The contestant picks one of 22 boxes, which are valued between 1p and £250,000. The mean of these is £25,712.12 and the median is only £875 (the average of the £750 and £1,000 boxes). The huge difference between these figures shows how the few really big values skew the mean.
Detractors of the show don’t understand where the tension or excitement is in opening a random selection of boxes but the reality is that the game has something in common with poker in that the banker is trying to gauge the contestants appetite for risk by offering the smallest amount that they think will be enough to tempt the contestant to accept his offer to ‘buy’ their box.
The chart below shows the difference in the average box value of the contestant and what the contestant received , if nobody ever dealt and just took what was in their box, they’d be an average of almost £9k an episode better off.

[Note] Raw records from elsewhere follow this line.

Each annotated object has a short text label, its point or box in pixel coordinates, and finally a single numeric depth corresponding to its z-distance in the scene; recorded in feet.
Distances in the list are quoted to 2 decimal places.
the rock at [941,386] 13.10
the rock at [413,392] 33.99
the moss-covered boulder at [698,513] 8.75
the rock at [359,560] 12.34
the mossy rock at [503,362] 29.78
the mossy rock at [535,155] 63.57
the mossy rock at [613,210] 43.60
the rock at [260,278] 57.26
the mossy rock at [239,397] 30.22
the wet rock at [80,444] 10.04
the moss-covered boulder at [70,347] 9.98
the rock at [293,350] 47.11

With well over a thousand episodes that’s over £10m the banker has avoided paying out compared to if all contestants formed a collective, never dealt and shared their value in the box equally (although this would of course make for a terrible game show).
From a summary of outcomes of these episodes you can see that the player ‘wins’ more often than the banker (i.e., receives a greater amount than the value in the box) but that when the banker wins, he wins a greater amount.
This is because in situations where a contestant left with one small and one enormous sum of money for example the contestant will often deal at a value far below the mean of the two boxes for fear of going home with next to nothing.
You might say all this is very well but what has this got to do with running a business? The first lesson is being able to differentiate between what is random and what is a trend, all too often people focus on the last few events and try to rationalise these rather than looking at the bigger picture. If there’s been a run of low value boxes then people think a high value is due when in reality every episode is an independent event.
It’s also a lesson in yield management in that the banker attempts to provide an offer that is sufficiently high to be acceptable but not as high as the true value (therefore the margin between these two figures can be considered as ‘profit’).
This can be applied in business by varying the level of offer for someone to join, return as a customer or upgrade a level as depending on their circumstances and affinity with your organisation they will need a different level of incentive to accept.
The more you know about a customer the more you can tailor your offer to get the person to deal at a price that’s right for you.